Some examples of testing for HIT according to 4T score (4Ts) and reactivity profiles. The higher the 4Ts, the more likely the presence of PF4/H antibodies. Thus, the higher the 4Ts, the higher the expected result in the AcuStar chemiluminescence assay (A), the higher the expected result by ELISA OD (optical density; (B)), and the greater the expected level of platelet activation by SRA (C) (the red dash in each score group indicates the average value for the dataset). The higher the 4Ts, the higher the expected proportion of tested cases being positive by each assay (D). The higher the titer of immunologically detected PF4/H antibodies, the more likely the positivity in functional platelet activation assays (E,F). Data shown here are historical multicenter data, including from the Westmead laboratory, as partly previously reported [9,10]. OD, optical density.

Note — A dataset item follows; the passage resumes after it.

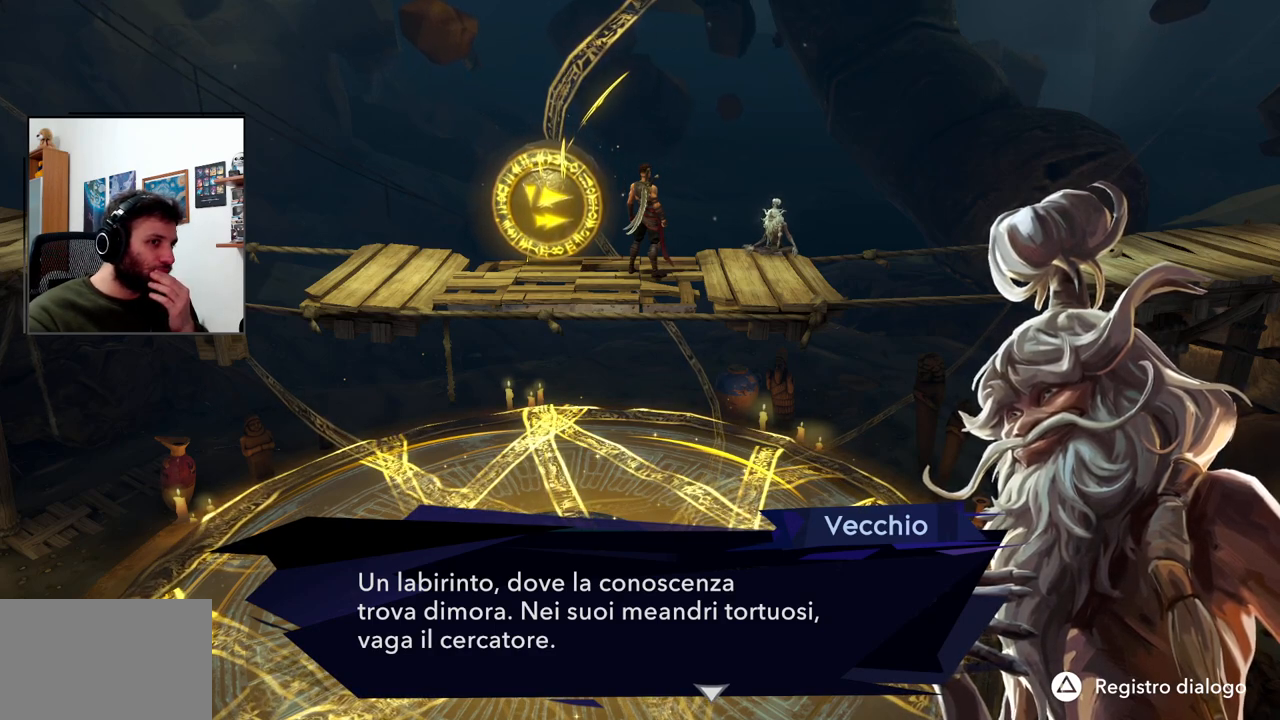
{"dt_ms": 500, "buttons": ["CROSS"], "left_stick": "center", "right_stick": "center", "events": [[350, "CROSS", "down"]]}
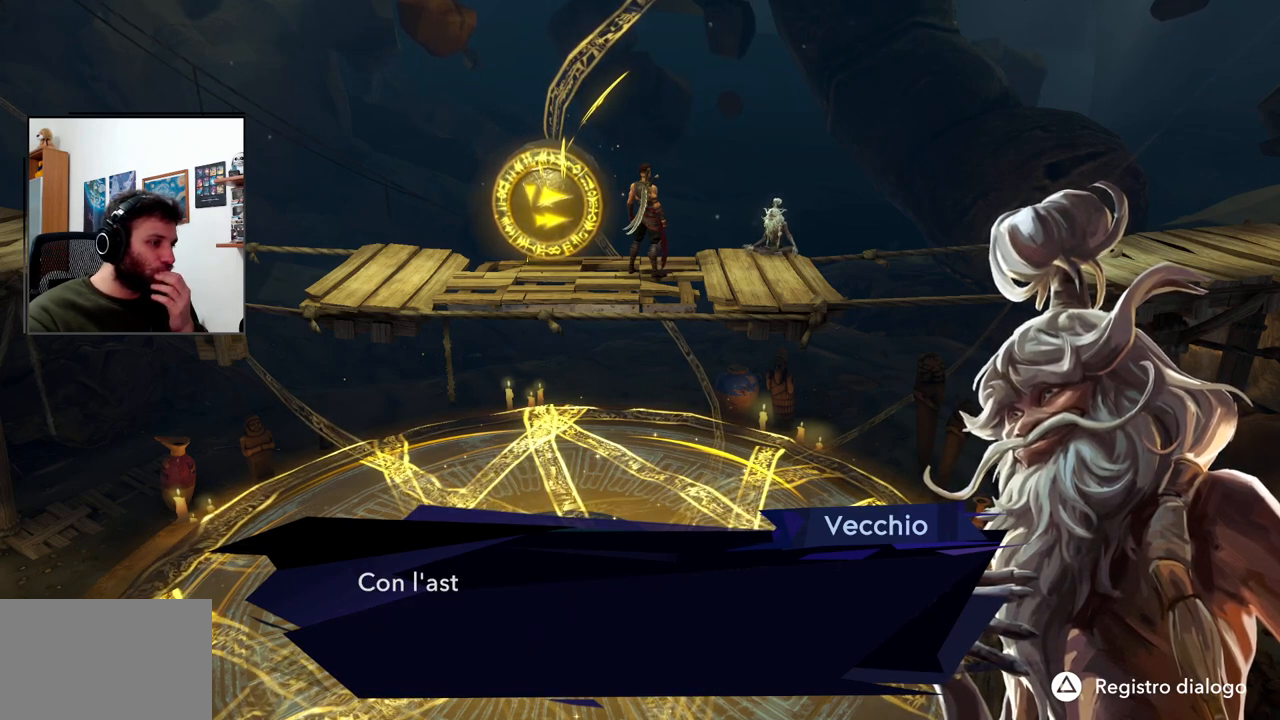
{"dt_ms": 500, "buttons": [], "left_stick": "center", "right_stick": "center"}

In functional assays such as SRA (and HIPA), one can also assess the effect of added heparin on platelet activation/aggregation. In these ‘modified’ assays, in the absence of added heparin, the tests may or may not identify platelet activation/aggregation. In the presence of a therapeutic level of heparin (e.g., 0.1 or 0.5 U/mL), the presence of platelet activation/aggregation is taken as an indication of pathological PF4/H antibodies (i.e., suggestive of HITT). Indeed, activation/aggregation at a therapeutic level of heparin is often greater than that in the absence of heparin. Finally, a high dose (supra-therapeutic, e.g., 10 to 100 U/mL) of heparin can be used to show inhibition of platelet activation/aggregation (i.e., confirmatory of HITT). Examples of a classical pattern by SRA are shown in Figure 3, using data from patients from the Westmead Hospital laboratory.

Figure 3.

Figure 3

Two examples of a classical pattern expected for HITT positive cases assessed by SRA. In the absence of added heparin, no platelet activation should occur. In the presence of added heparin at a therapeutic level (0.1 U/mL final concentration in these examples), platelet activation, measured as serotonin release, occurs. In the presence of added heparin at a supra-therapeutic level (100 U/mL final concentration in these examples), platelet activation, measured as serotonin release, is inhibited (i.e., no release occurs). Occasionally, platelet activation may also occur in the absence of added therapeutic heparin level, due to the presence of either strong antibodies or heparin in the patient’s plasma. Occasionally, again due to the presence of strong antibodies, platelet activation may not fully normalize in the presence of an administered supratherapeutic heparin level.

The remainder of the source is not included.